In the next few minutes, almost literal seconds, I started receiving not just a few, but literally hundreds of replies. Not only via the online platform that I used at first (LinkedIn) but also via email, instant messaging, and even quite a few phone calls. Yes. Phone calls.
The replies came from all over the world: India, Colombia, Nigeria, Ukraine, Vietnam. They came from small and big agencies, and hundreds of freelance experts requesting for attention. The reaction was so overwhelming that I literally deleted the post one hour later. I could not cope with the quantity of replies.
I did follow up with a few of those offers (arguably, those that arrived in the first few seconds after I published the request) and ended up choosing one of those companies. I explicitly wanted to work with an agency with at least 10 employees.

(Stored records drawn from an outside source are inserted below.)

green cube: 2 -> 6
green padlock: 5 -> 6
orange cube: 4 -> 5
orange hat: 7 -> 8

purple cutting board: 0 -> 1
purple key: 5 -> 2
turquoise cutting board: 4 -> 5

Some of those agencies I followed up with were extremely unprofessional, while others were doing an admirably good job. The variability in quality of the offers, the handling of the specifications, and the price ranges were outstanding large. In particular regarding the price, the variations were 10x as large from the cheapest to the most expensive. Some companies sent an offer just 24 hours later after our first contact, some did it almost a month after our first contact. Some offers were one-pagers, some were PDF booklets worthy of a multinational.
In 2004 W. Chan Kim and RenĂ©e Mauborgne published a (now classic) business book called “Blue Ocean Strategy”, together with an article on the Harvard Business review. The central thesis of their work is that some markets are “red oceans” where competition is the toughest you can imagine, with innumerable competitors fighting for scraps.

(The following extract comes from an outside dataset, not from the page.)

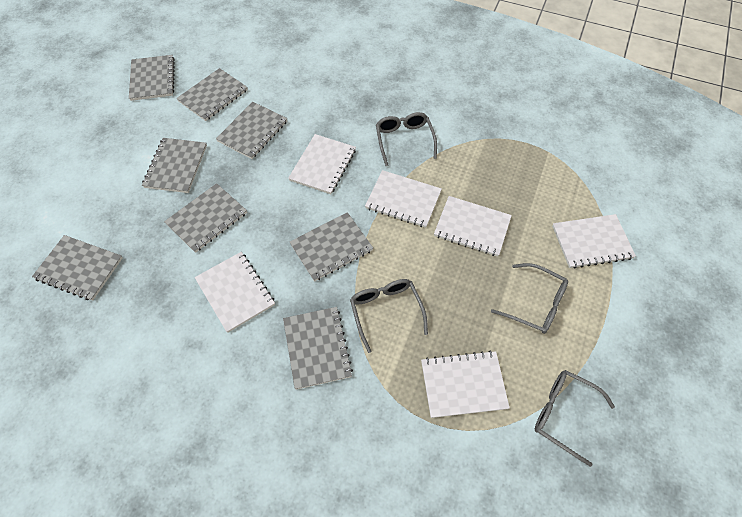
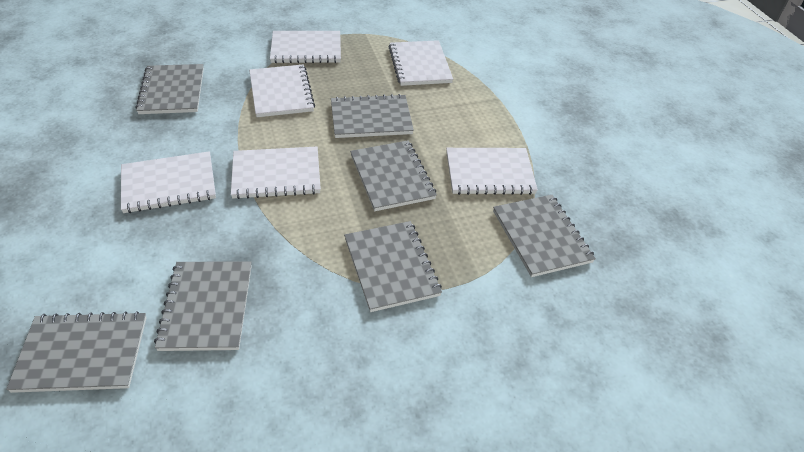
grey glasses: 4 -> 0
grey notebook: 8 -> 7

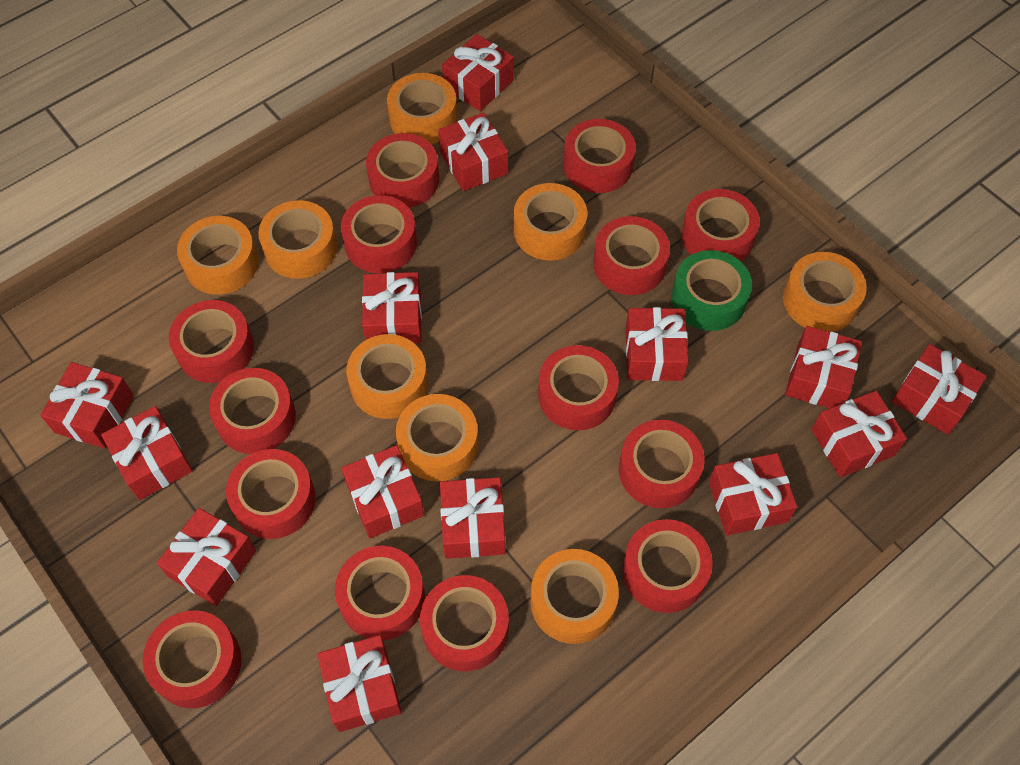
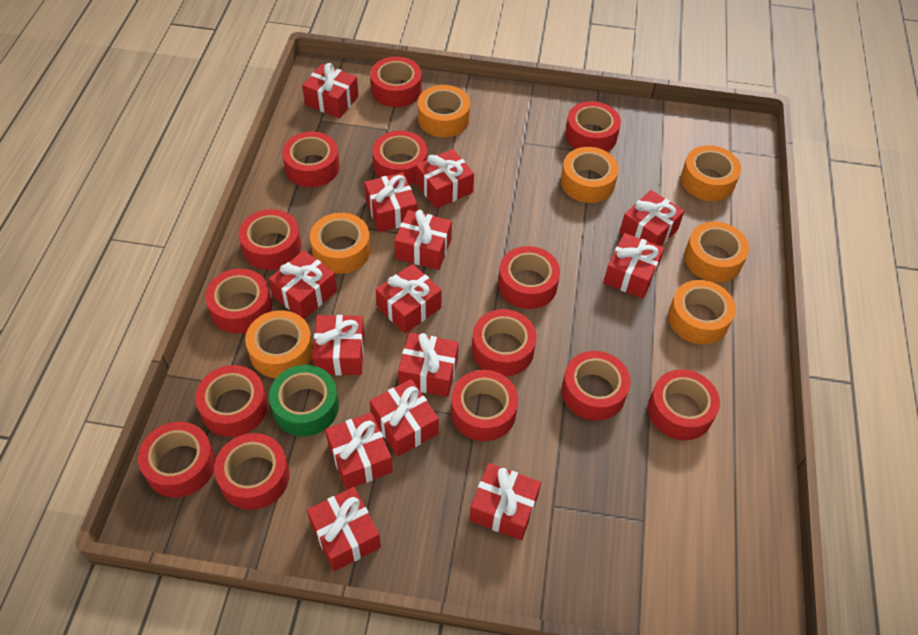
orange tape: 8 -> 7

During the RFP process I understood Kim and Mauborgne’s concepts from the point of view of the consumer: the WordPress market is one of those “red oceans”. It is very hard to tell competitors apart in such markets, if anything because of their sheer number.

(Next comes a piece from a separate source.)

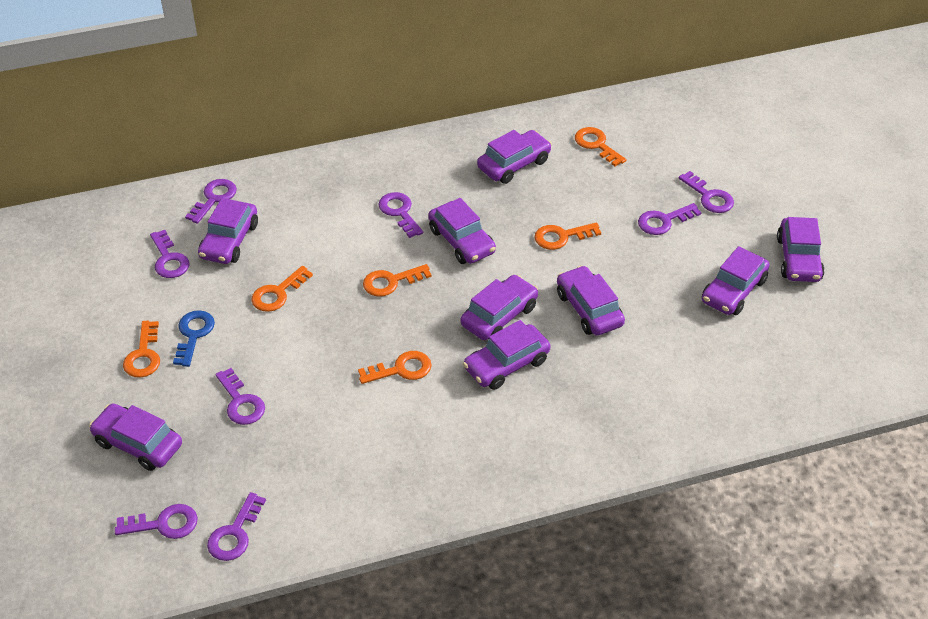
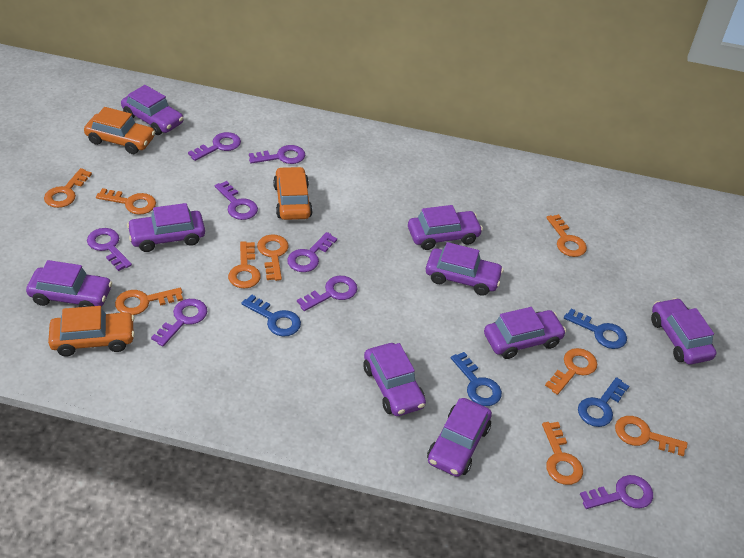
blue key: 1 -> 4
orange car: 0 -> 3
orange key: 6 -> 9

I also had the impression that most of these agencies did not realize that they were in such a market; only two or three actively marketed themselves out of this cutthroat environment. I do not know if the other agencies truly understand how much generic they sound and look like from the outside.
The whole idea of a “blue ocean” is to distinguish yourself from the competition in such a way that you truly stand out, as a lone boat would appear in the middle of a blue sea. Your offering stands out, your professionalism shines, your reaction times are swift and short, you go the extra mile at every step of the way, and you distinguish from others in pretty much every possible way imaginable.
In the software industry, the WordPress market is not the only one that requires such tactic for survival; in my career I’ve seen that happen many times: .NET, Android, iOS, “full-stack” web apps, etc. The Kubernetes and Cloud Native markets are becoming red oceans as we speak.
Most of those “red ocean” markets are occupied very early by first movers who enjoy little competition and high margins, and use those profits to grow fast and build a strong position early on. Late-comers can only pretend to scraps, and here is why the creation of a “blue ocean” strategy can make them stand out from the crowd.
It’s not that you should not join an already populated market, but you should do so with a clear market strategy. Most companies don’t even bother, and it shows.